Desvio de Função: Você Pode Ganhar Mais?
O Que É Desvio de Função?
Desvio de função ocorre quando o trabalhador é contratado para exercer uma determinada atividade, mas, ao longo do contrato, passa a desempenhar funções diferentes — geralmente mais complexas ou com maior responsabilidade — sem receber o salário correspondente. Embora a CLT não mencione expressamente o desvio de função, o tema é amplamente tratado pela jurisprudência com base no artigo 468, que veda alterações contratuais que acarretem prejuízo ao empregado, mesmo que haja consentimento.
É importante distinguir entre dois cenários distintos:
- Funções compatíveis: São aquelas atividades que, embora não estejam expressamente no contrato, guardam relação com a função principal, podendo ser exigidas pelo empregador. Nesses casos, não há direito a aumento de salário, pois tais tarefas são consideradas parte natural das obrigações do cargo.
- Desvio de função legítimo: Ocorre quando o empregado passa a exercer, de forma habitual, tarefas mais complexas, técnicas ou com maior grau de responsabilidade, pertencentes a um cargo diferente e melhor remunerado. Nessas situações, a jurisprudência reconhece o direito às diferenças salariais, mesmo que não haja promoção formal.

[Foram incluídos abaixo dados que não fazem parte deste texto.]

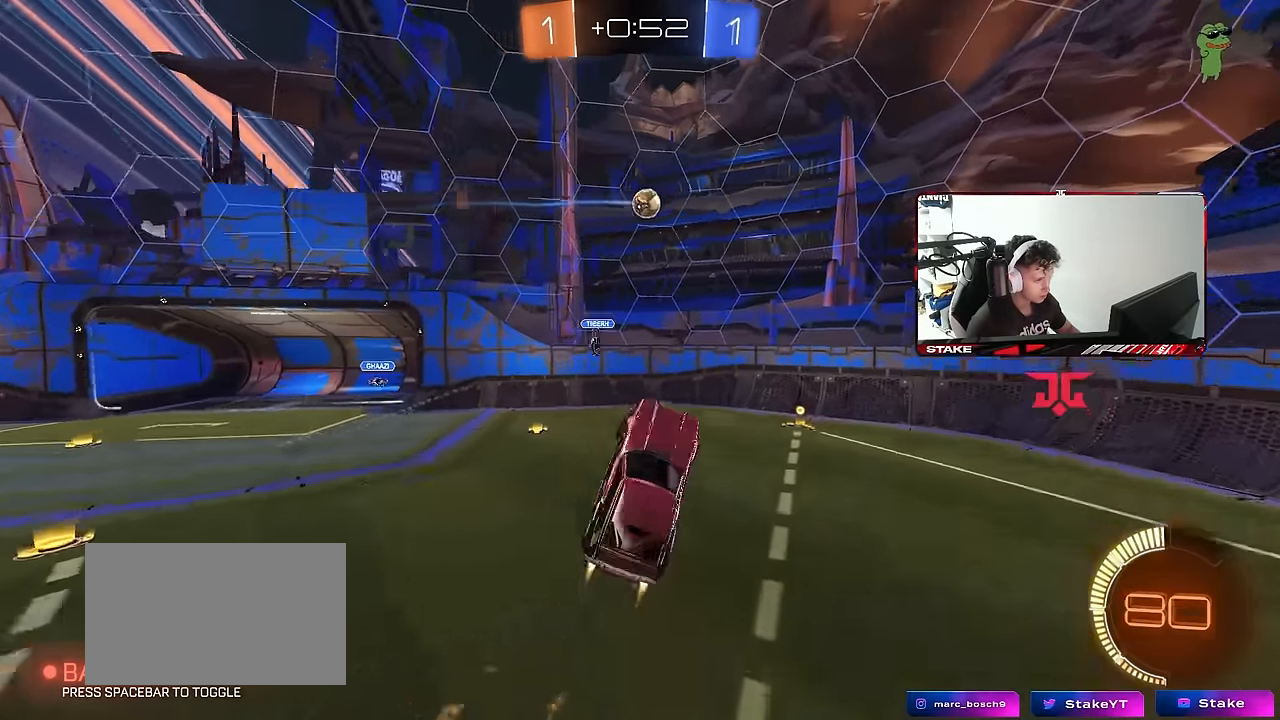
{"keys": ["a", "w"], "mouse": [], "mouse_move": "still", "events": [[17, "shift", "up"], [67, "s", "up"], [150, "d", "up"], [250, "a", "down"], [250, "w", "down"], [350, "mouse_left", "up"]]}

Quando o trabalhador passa a exercer esse novo conjunto de atribuições, com características distintas das previstas inicialmente, os tribunais consideram que houve uma novação objetiva do contrato de trabalho. Em outras palavras, o contrato foi alterado na prática, exigindo do empregador a devida compensação financeira.
Desvio de Função Dá Direito a Aumento de Salário?
Sim, desde que comprovado. O entendimento predominante nos tribunais trabalhistas é de que o desvio de função pode gerar o direito ao pagamento de diferenças salariais, mesmo que o trabalhador não tenha sido formalmente promovido ou reenquadrado. O que importa é a realidade das tarefas executadas, e não apenas o título constante no contrato.
Esse entendimento é reforçado pela Orientação Jurisprudencial nº 125 da SDI-I do Tribunal Superior do Trabalho (TST), que estabelece:
“O simples desvio funcional do empregado não gera direito a novo enquadramento, mas apenas às diferenças salariais respectivas, mesmo que o desvio de função haja iniciado antes da vigência da CF/1988.”
Ou seja, ainda que o cargo formal não tenha mudado, se o empregado passa a executar funções típicas de um cargo superior ao atual, o empregador pode ser obrigado a pagar a diferença salarial correspondente. Não se trata de uma promoção oficial, mas de uma compensação pela realidade funcional vivida.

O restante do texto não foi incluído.